Representatives of Har Sinai-Oheb Shalom Congregation made a guest appearance at Bolton Street Synagogue’s Friday night services on June 11 to present Bolton Street with a special gift: one of Har Sinai-Oheb Shalom’s Torah scrolls.

The Har Sinai-Oheb Shalom visitors included Interim Senior Rabbi Jennifer Weiner, Co-Presidents Mina Wender and Ken Bell and Co-Vice President Sam Dansicker.


Bell, a resident of Pikesville, originally had the idea for the Torah transfer during a joint, Friday-night Shabbat service at Bolton Street in 2020, prior to the pandemic, that included both his synagogue and Baltimore Hebrew Congregation, he said. The merger between the previously independent Har Sinai and Oheb Shalom synagogues had left the new shul with a particularly high number of Torah scrolls.

“We literally had more Torahs than places and arks in the building to place them,” Bell said. “And they were just being safely stored away.”
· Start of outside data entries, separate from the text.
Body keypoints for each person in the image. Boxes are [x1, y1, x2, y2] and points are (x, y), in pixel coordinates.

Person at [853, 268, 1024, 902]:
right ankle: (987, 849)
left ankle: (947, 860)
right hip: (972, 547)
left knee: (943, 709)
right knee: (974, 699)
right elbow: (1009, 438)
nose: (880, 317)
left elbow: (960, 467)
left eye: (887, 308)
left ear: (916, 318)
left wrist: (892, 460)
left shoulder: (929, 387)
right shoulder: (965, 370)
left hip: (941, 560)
At the service, while talking to Elaine Richman, the president of Bolton Street Synagogue, Bell suggested giving one of these scrolls a new home at Bolton Street, he said, an idea that she and Bolton Street proved receptive to. He considers Bolton Street to be one of Har Sinai-Oheb Shalom’s “sister congregations,” he said, as they are both Union for Reform Judaism congregations and try to help each other whenever they can.

This was not the first time that Har Sinai-Oheb Shalom, or rather its predecessor congregations, has donated one of its Torah scrolls, Bell said. Har Sinai Congregation had permanently loaned one to the URJ’s Six Points Creative Arts Academy before.
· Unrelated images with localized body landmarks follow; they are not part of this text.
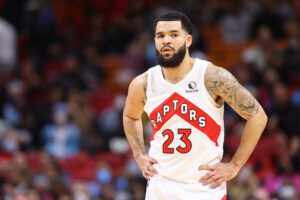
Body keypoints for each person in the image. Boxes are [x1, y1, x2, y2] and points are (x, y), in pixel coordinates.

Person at [123, 10, 267, 200]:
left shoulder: (212, 77)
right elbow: (130, 116)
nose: (166, 40)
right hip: (161, 186)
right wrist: (139, 154)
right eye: (160, 36)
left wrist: (234, 166)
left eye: (174, 35)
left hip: (203, 187)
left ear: (188, 40)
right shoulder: (143, 83)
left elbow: (258, 116)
The transfer was approved by Wender and Har Sinai-Oheb Shalom’s executive committee, Bell said. Dansicker and Weiner made the decision on which of the synagogue’s Torahs to give to Bolton Street. Bell stressed that the one chosen was not a Holocaust Torah, and that staff checked the existing records to ensure that it could not be traced to a donation by a member.

The handover was delayed by the pandemic, Bell said, but as hybrid or in-person services began returning, he reached out again to Richman and Bolton Street’s Rabbi Andy Gordon about finally getting it done. Bell had hoped to get the transfer done before his term of office finishes before the end of the month, as did Richman and Wender whose terms are also ending, Bell said.

With the handover now complete, Har Sinai-Oheb Shalom still has over a dozen Torah scrolls in its possession, Bell said.

“I’m thrilled and delighted,” Bell said regarding the handover, “even more so because it is one of our sister congregations.”

Har Sinai-Oheb Shalom’s generosity will go down in Bolton Street’s history books, Richman said in an email, as they now have the security of knowing their ark contains a second scroll for learning and worship.

“I can promise you that it will be used to address our guiding value of L’dor V’dor: the passing of Jewish values, wisdom and traditions from generation to generation,” Richman said.